* [Exercise description]: The entries below must be retyped exactly. Pictures are to be omitted.

* [Information]:
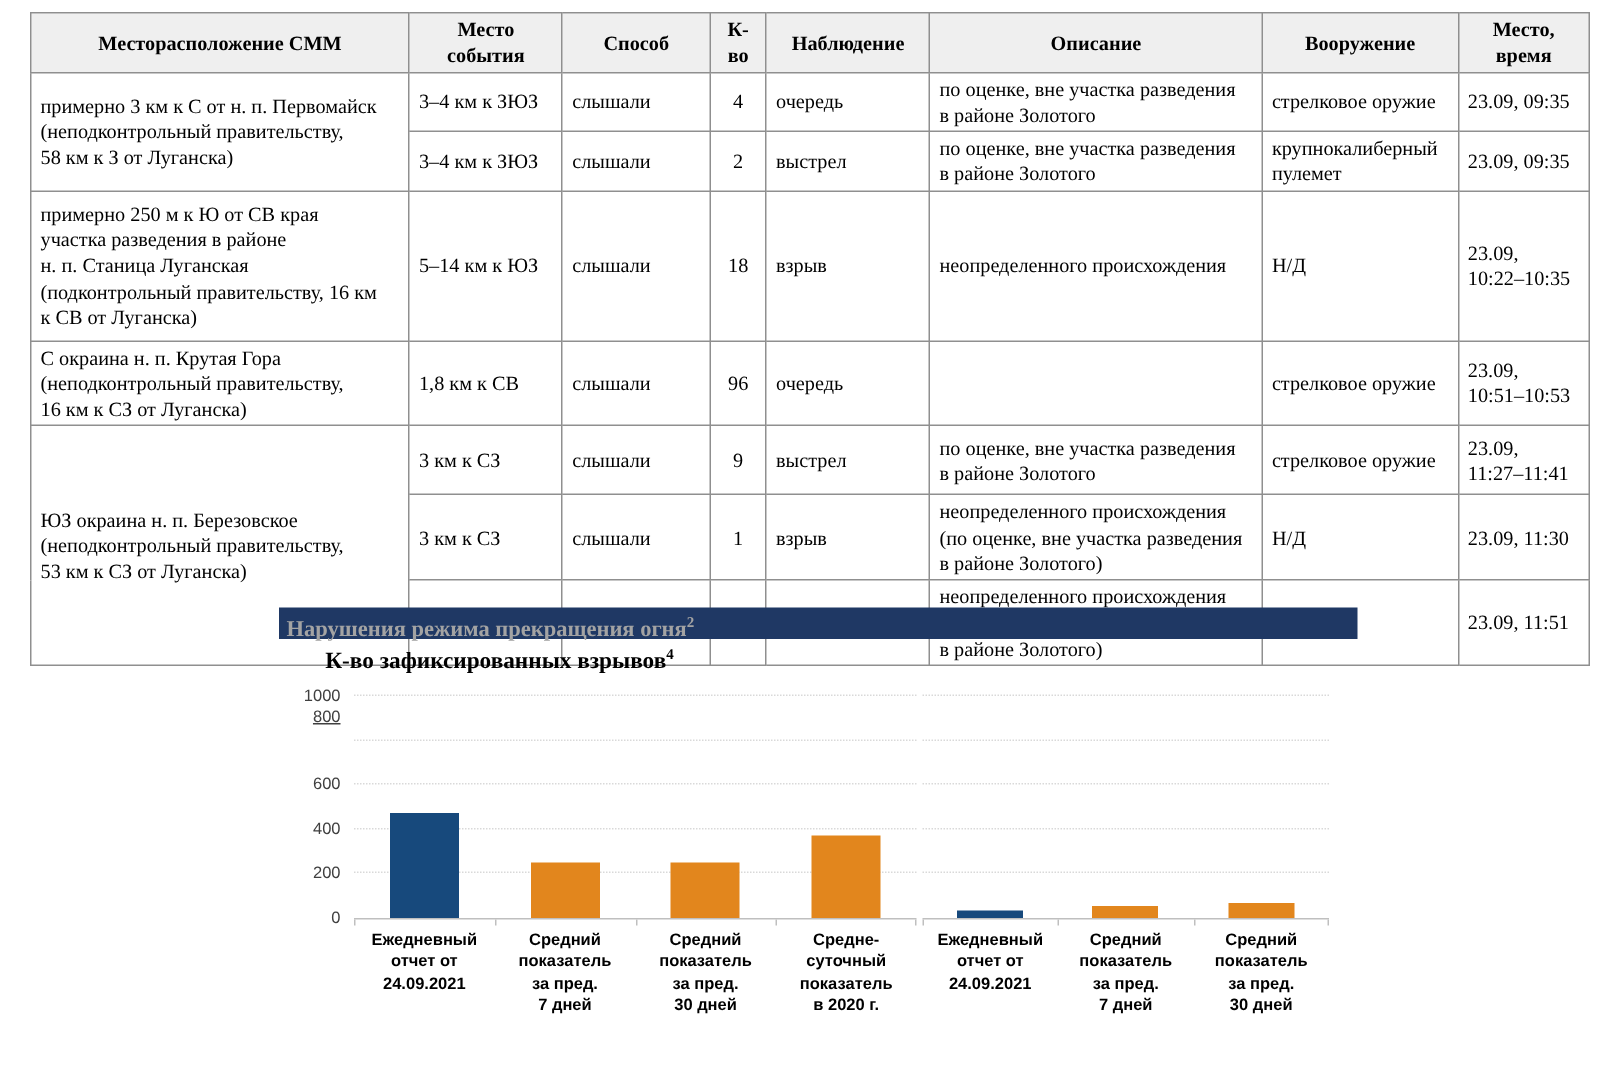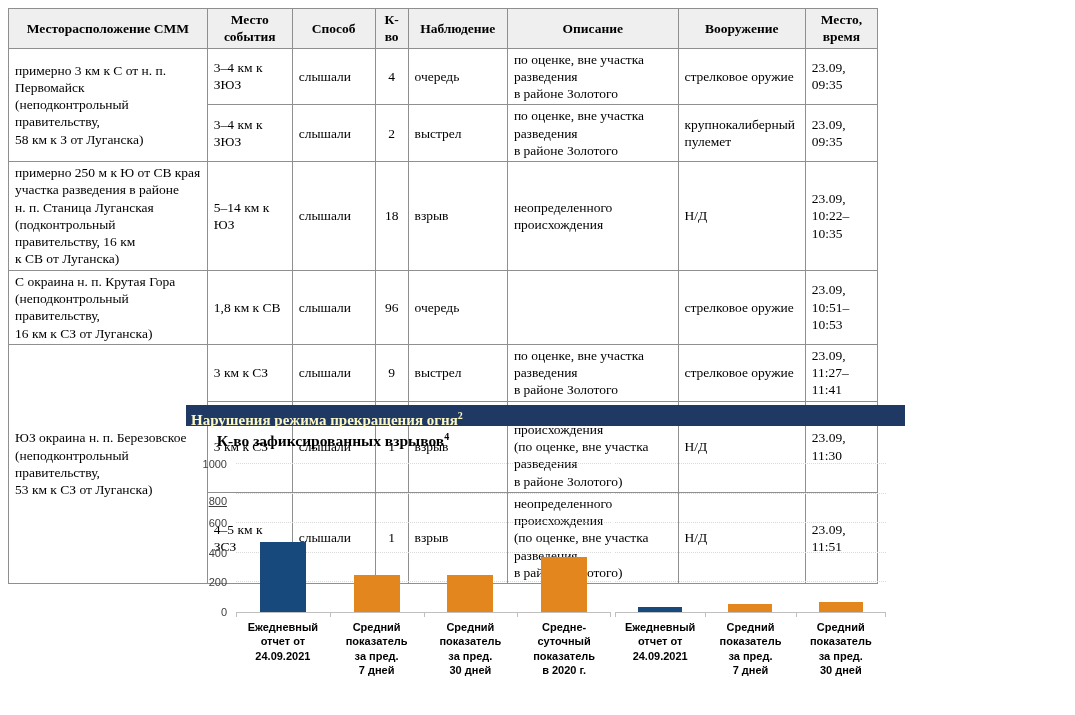--- a/index.html
+++ b/index.html
@@ -1,31 +1,31 @@
 <!DOCTYPE html>
 <html><head>
 <meta charset="utf-8">
 <style>
   html,body{margin:0;padding:0;background:#fff;}
   .page{position:relative;width:1075px;height:715px;background:#fff;overflow:hidden;
         font-family:"Liberation Serif",serif;color:#000;}
 
   
-  table.obs{position:absolute;left:8px;top:8px;width:870px;border-collapse:collapse;
+  table.obs{position:absolute;left:20px;top:8px;width:1040px;border-collapse:collapse;
             font:13.5px/1.28 "Liberation Serif",serif;}
   table.obs th,table.obs td{border:1px solid #8f8f8f;padding:2px 6px;vertical-align:middle;}
   table.obs th{background:#efefef;font-weight:bold;text-align:center;height:24px;}
   td.c-loc,td.c-desc,td.c-date{white-space:pre-line;}
   td.c-count{text-align:center;}
   tr.r-g1{height:34px;} tr.r-g2{height:100px;} tr.r-g3{height:44px;}
   tr.r-g4a{height:46px;} tr.r-g4b{height:52px;} tr.r-g4c{height:54px;}
 
   
   .charts-section{position:absolute;left:186px;top:405px;width:719px;}
-  .section-bar{height:21px;background:#1f3864;color:#fef9c3;padding-left:5px;
+  .section-bar{height:21px;background:#1f3864;color:#a3a3a3;padding-left:5px;
                font:bold 15px/21px "Liberation Serif",serif;}
   .section-bar sup{font-size:10px;}
   .titles-row{display:flex;margin-top:5px;}
   .chart-title{font:bold 15.5px/1.28 "Liberation Serif",serif;text-align:center;color:#000;}
   .chart-title sup{font-size:10px;}
   .title-left{width:425px;padding:0 28px;box-sizing:border-box;}
   .title-right{width:294px;display:flex;align-items:center;justify-content:center;text-align:center;}
   .charts-row{display:flex;margin-top:13px;}
   .chart{display:flex;}
   .chart-left{width:425px;}
@@ -174,21 +174,21 @@
         <span><span>К-во зафиксированных взрывов</span><sup>4</sup></span>
       </div>
     </div>
     <div class="charts-row">
       <div class="chart chart-left">
         <div class="yaxis">
             <div class="ytick" style="bottom: 0px;">0</div>
             <div class="ytick" style="bottom: 29.6px;">200</div>
             <div class="ytick" style="bottom: 59.2px;">400</div>
             <div class="ytick" style="bottom: 88.8px;">600</div>
-            <div class="ytick" style="bottom: 111px; text-decoration: underline;">800</div>
+            <div class="ytick" style="bottom: 134px; text-decoration: underline;">800</div>
             <div class="ytick" style="bottom: 148px;">1000</div>
           </div>
         <div class="plot-col">
           <div class="plot">
               <div class="gridline" style="bottom: 29.6px;"></div>
               <div class="gridline" style="bottom: 59.2px;"></div>
               <div class="gridline" style="bottom: 88.8px;"></div>
               <div class="gridline" style="bottom: 118.4px;"></div>
               <div class="gridline" style="bottom: 148px;"></div>
               <div class="btick" style="left: calc(0% + 0px);"></div>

* [Finished task]:
--- a/index.html
+++ b/index.html
@@ -1,31 +1,31 @@
 <!DOCTYPE html>
 <html><head>
 <meta charset="utf-8">
 <style>
   html,body{margin:0;padding:0;background:#fff;}
   .page{position:relative;width:1075px;height:715px;background:#fff;overflow:hidden;
         font-family:"Liberation Serif",serif;color:#000;}
 
   
-  table.obs{position:absolute;left:8px;top:8px;width:870px;border-collapse:collapse;
+  table.obs{position:absolute;left:20px;top:8px;width:1040px;border-collapse:collapse;
             font:13.5px/1.28 "Liberation Serif",serif;}
   table.obs th,table.obs td{border:1px solid #8f8f8f;padding:2px 6px;vertical-align:middle;}
   table.obs th{background:#efefef;font-weight:bold;text-align:center;height:24px;}
   td.c-loc,td.c-desc,td.c-date{white-space:pre-line;}
   td.c-count{text-align:center;}
   tr.r-g1{height:34px;} tr.r-g2{height:100px;} tr.r-g3{height:44px;}
   tr.r-g4a{height:46px;} tr.r-g4b{height:52px;} tr.r-g4c{height:54px;}
 
   
   .charts-section{position:absolute;left:186px;top:405px;width:719px;}
-  .section-bar{height:21px;background:#1f3864;color:#fef9c3;padding-left:5px;
+  .section-bar{height:21px;background:#1f3864;color:#a3a3a3;padding-left:5px;
                font:bold 15px/21px "Liberation Serif",serif;}
   .section-bar sup{font-size:10px;}
   .titles-row{display:flex;margin-top:5px;}
   .chart-title{font:bold 15.5px/1.28 "Liberation Serif",serif;text-align:center;color:#000;}
   .chart-title sup{font-size:10px;}
   .title-left{width:425px;padding:0 28px;box-sizing:border-box;}
   .title-right{width:294px;display:flex;align-items:center;justify-content:center;text-align:center;}
   .charts-row{display:flex;margin-top:13px;}
   .chart{display:flex;}
   .chart-left{width:425px;}
@@ -174,21 +174,21 @@
         <span><span>К-во зафиксированных взрывов</span><sup>4</sup></span>
       </div>
     </div>
     <div class="charts-row">
       <div class="chart chart-left">
         <div class="yaxis">
             <div class="ytick" style="bottom: 0px;">0</div>
             <div class="ytick" style="bottom: 29.6px;">200</div>
             <div class="ytick" style="bottom: 59.2px;">400</div>
             <div class="ytick" style="bottom: 88.8px;">600</div>
-            <div class="ytick" style="bottom: 111px; text-decoration: underline;">800</div>
+            <div class="ytick" style="bottom: 134px; text-decoration: underline;">800</div>
             <div class="ytick" style="bottom: 148px;">1000</div>
           </div>
         <div class="plot-col">
           <div class="plot">
               <div class="gridline" style="bottom: 29.6px;"></div>
               <div class="gridline" style="bottom: 59.2px;"></div>
               <div class="gridline" style="bottom: 88.8px;"></div>
               <div class="gridline" style="bottom: 118.4px;"></div>
               <div class="gridline" style="bottom: 148px;"></div>
               <div class="btick" style="left: calc(0% + 0px);"></div>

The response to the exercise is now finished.